With the rise of dot com billionaire projects seemingly “overnight” with the help of social media platform Facebook founder Mark Zuckerberg (featured above) or online-based discount giant Groupon founder Andrew Mason – is the business model of these digital darlings a prerequisite for online startups to survive? If yes, what are the keys to success?
Traditional Structure vs Start Up Structure
Mathew Ingram, an author of GigaOm.com alerts that, “Many startups like Tumblr and Airbnb have become successful because they focused on filling a need that their founders had, and then turned that into a business.”
Create something you want vs something people need
The idea of using traditional quantitative methods could actually hinder a creative approach to an entrepreneur’s idea – how can one find out future consumers’ needs based on just present realities?
Steve Jobs creator of Apple once radically adds, “It’s really hard to design products by focus groups. A lot of times, people don’t know what they want until you show it to them.
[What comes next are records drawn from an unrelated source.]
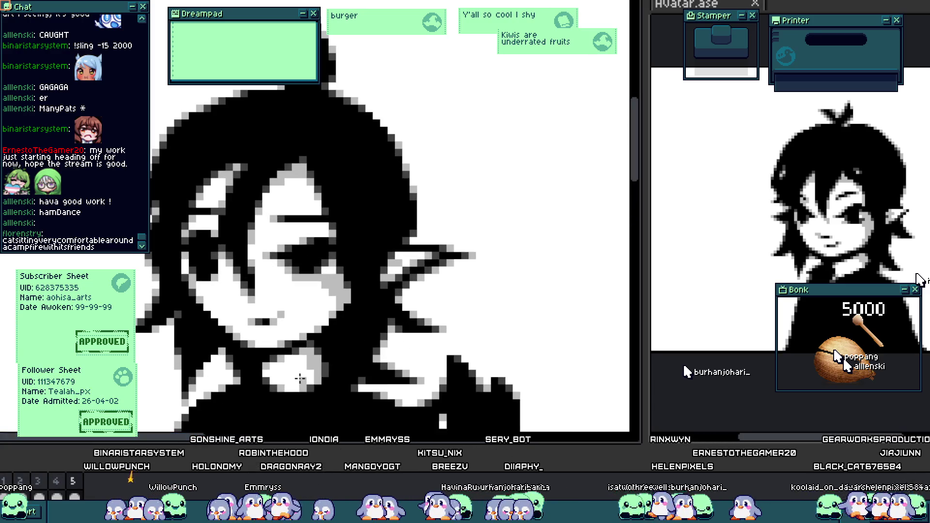
scroll(245, 335, "up", 2)
key("Right")
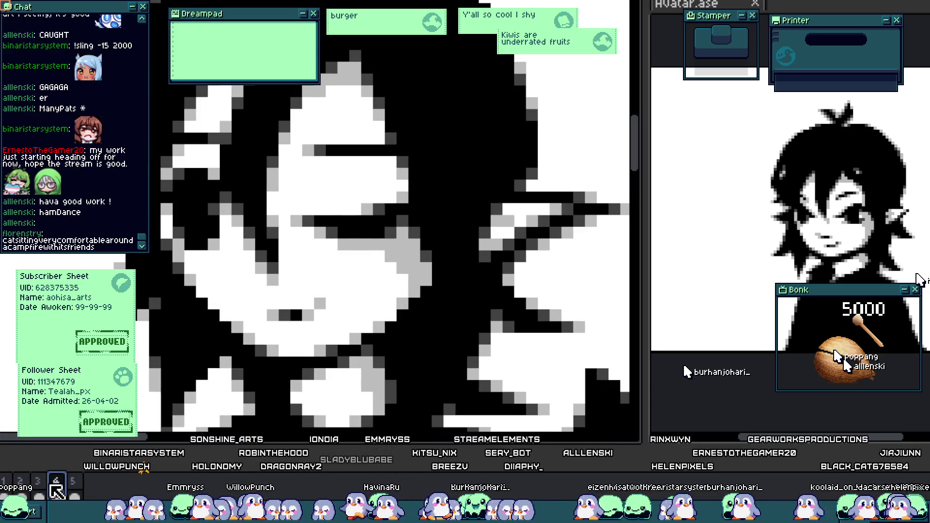
key("Left")
scroll(374, 214, "up", 2)
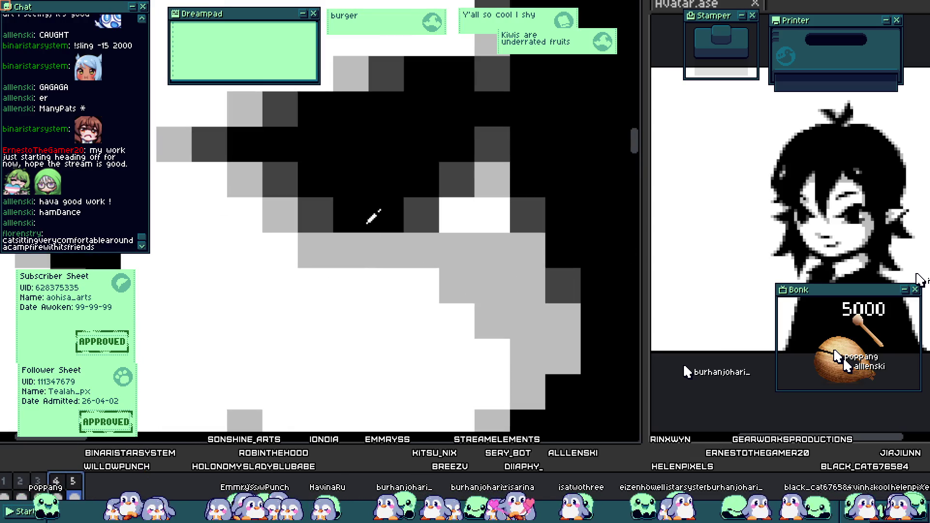
left_click(315, 250)
left_click(421, 250)
left_click(421, 215)
left_click(316, 214)
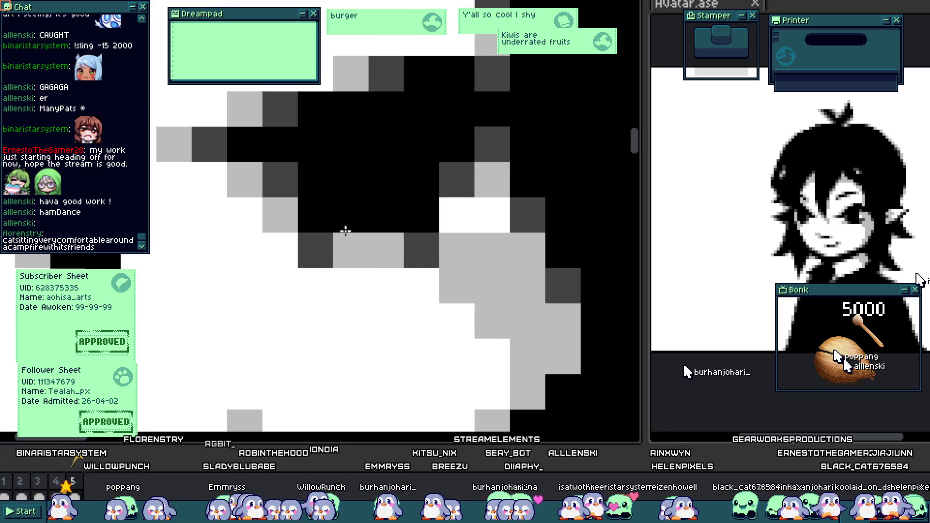
left_click_drag(350, 250, 386, 250)
- Place a light-grey pixel in the eye, undoing and redoing it to compare
scroll(359, 247, "down", 3)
Good design could create products that anticipate consumer needs.” So is the solution for start-ups today to create products or services for the needs of tomorrow?
The Benefits of Failure; Road to Success?
Alexander Görlach criticizes the ignorance in start up culture European Magazine, “the problem isn’t failure itself: It’s the failure to learn from hard times.” Whilst a learning curve is an important experience for any entrepreneur, Görlach states he doesn’t agree that failure is the ultimative goal; but if this situation were to arise, it should be seen as a chance of opportunity. He further persists, “..a thorough analysis of past mistakes is key and the most powerful tool to avoid similar missteps in the future. ”
Alexandra Reid of ItBusiness.ca , agrees by saying “Not everyone understands a platform. But everyone understands a problem.“ The COO Richard Dodd of startup Pitch, who pitched his platform at Web Summit (Europe’s biggest technology conference) illustrates, “ We found that we got a much more positive reaction when we talked about the issue the technology solves rather than the technology itself. .. Since then we received positive reactions from several investors and potential partners when we used this strategy.”
This “problem-solving” strategy used by Pitch is closely related with the previous idea of both old and new entrepreneurs – creating something people need or find useful. Is this where the true success of next generation of start-ups lie? Next I will research more on how to build a “perfect” start-up in the 21st century.